BY HEIDI BIGGAR
According to a recent report from Peripheral Concepts, a market research firm in Santa Barbara, CA, end-user interest in storage area networks (SANs) essentially remains unchanged from last year. The market researcher pegs current end-user SAN adoption at about 15%, with another 12% to 15% in various stages of implementation.
"[The adoption rate] isn't changing much, despite the wider awareness of SANs," says Farid Neema, president of Peripheral Concepts. "Some people are either going to another approach, which could be network-attached storage [NAS], or are just staying with direct-attached storage."
The Peripheral Concepts report, SAN-Infrastructure, Products, and Market Opportunity, analyzes data from five independent user surveys of more than 1,000 medium and large IT organizations over the last two years.
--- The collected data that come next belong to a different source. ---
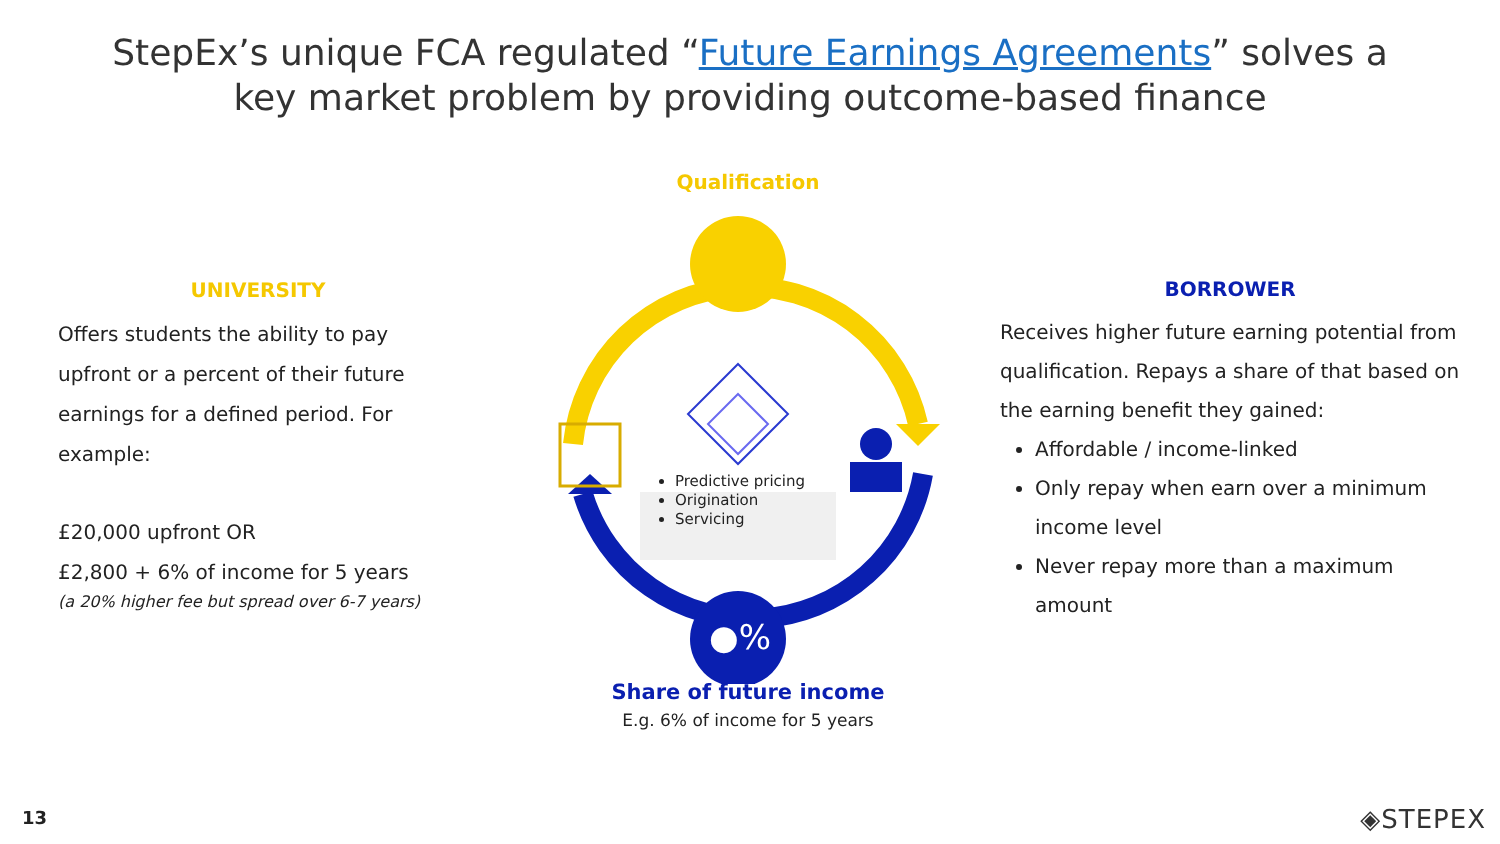StepEx’s unique FCA regulated “Future Earnings Agreements” solves a
key market problem by providing outcome-based finance
UNIVERSITY
Offers students the ability to pay upfront or a percent of their future earnings for a defined period. For example:
£20,000 upfront OR
£2,800 + 6% of income for 5 years
(a 20% higher fee but spread over 6-7 years)
Qualification
●%
Predictive pricing
Origination
Servicing
Share of future income
E.g. 6% of income for 5 years
BORROWER
Receives higher future earning potential from qualification. Repays a share of that based on the earning benefit they gained:
Affordable / income-linked
Only repay when earn over a minimum income level
Never repay more than a maximum amount
13 ◈STEPEX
The surveys were analyzed individually and compared to each other and to Peripheral Concepts' 2000 study.
Six vendors account for almost 90% of the total revenues for SAN/NAS disk arrays.
"We found that there is still a population that sees no advantage or no reason to go to a SAN," says Neema. "Forty percent of the IT organizations surveyed still have no plans to deploy a SAN in the foreseeable future." The perception among some end users is that SANs are still intrinsically expensive, complex, and immature, he says.
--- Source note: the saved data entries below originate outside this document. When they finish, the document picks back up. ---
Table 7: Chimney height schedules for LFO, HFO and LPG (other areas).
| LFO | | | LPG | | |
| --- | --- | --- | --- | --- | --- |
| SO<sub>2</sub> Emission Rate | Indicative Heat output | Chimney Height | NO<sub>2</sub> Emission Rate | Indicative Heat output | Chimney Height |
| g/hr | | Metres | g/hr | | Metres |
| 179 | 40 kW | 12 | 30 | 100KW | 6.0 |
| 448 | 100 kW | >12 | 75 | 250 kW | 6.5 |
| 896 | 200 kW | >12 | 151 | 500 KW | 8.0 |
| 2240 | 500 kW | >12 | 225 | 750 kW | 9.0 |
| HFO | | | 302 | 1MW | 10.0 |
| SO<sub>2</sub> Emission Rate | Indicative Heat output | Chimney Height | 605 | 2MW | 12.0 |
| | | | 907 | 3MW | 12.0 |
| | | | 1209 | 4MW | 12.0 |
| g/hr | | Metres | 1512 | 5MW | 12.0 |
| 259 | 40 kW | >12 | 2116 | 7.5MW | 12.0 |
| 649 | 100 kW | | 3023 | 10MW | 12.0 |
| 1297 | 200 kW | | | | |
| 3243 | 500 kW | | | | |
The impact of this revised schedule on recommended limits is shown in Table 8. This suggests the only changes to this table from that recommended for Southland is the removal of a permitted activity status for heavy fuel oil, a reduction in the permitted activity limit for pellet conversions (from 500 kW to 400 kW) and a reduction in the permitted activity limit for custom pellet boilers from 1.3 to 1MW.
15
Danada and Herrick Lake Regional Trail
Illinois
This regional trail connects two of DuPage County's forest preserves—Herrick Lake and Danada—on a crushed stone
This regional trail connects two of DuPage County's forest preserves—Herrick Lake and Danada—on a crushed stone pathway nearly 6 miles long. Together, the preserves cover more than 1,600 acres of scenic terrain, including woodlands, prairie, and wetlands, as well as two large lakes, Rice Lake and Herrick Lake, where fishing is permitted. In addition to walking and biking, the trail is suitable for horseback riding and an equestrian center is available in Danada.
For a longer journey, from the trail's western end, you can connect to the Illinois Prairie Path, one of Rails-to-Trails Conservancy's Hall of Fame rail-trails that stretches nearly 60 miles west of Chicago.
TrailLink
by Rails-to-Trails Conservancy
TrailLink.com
Nonetheless, Neema expects both SAN and NAS revenues to more than triple by 2003 (see figure). "SAN and NAS revenues are increasing to the detriment of direct-attached storage," he says, "but DAS won't disappear. However, it can't continue to double because the total storage revenues are increasing at only 14% to 15% per year."
According to Neema's forecast, SAN revenue will jump from $4 billion last year to $14.5 billion in 2003, while NAS revenue will approach $6 billion in 2003, up from $1.7 billion last year. Revenue from sales of external DAS, meanwhile, will hover around $11 billion through 2003.
Reaping the rewards of today's $10+ billion SAN/ NAS disk-array market are Compaq, EMC, Hewlett-Packard, IBM, Network Appliance, and Sun. These six vendors, says Neema, account for almost 90% of the total SAN/NAS disk-array market revenue.
IP SANs are expected to begin ramping up in 2003, although some products will ship this year.
In the fast-growing Fibre Channel switch market, Brocade (48%) and McData (30%) took in 78% of the total revenue. In the host bus adapter (HBA) market, Emulex (34%) and QLogic (20%) accounted for 54% of market revenue last year (see figure on left).
Neema expects the switch, HBA, and router markets to increase, on average, threefold by 2003. Fibre Channel switch revenue, for example, will increase from $840 million to $2.9 billion. The hub market, in contrast, will remain flat over the period.
As for the influx of IP storage technologies-including "pre-standard" iSCSI products-into the SAN space, the market will start feeling the effects in about two years, Neema predicts. "We'll begin to feel it in 2003. Though there will be products before then, there won't be enough to make a dent in Fibre Channel revenues." By 2005, Peripheral Concepts projects IP-SAN revenues to account for about 22% of total SAN revenues, versus 78% for Fibre Channel SANs (see figure above).
Networked storage revenues are expected to eclipse DAS revenues in 2003.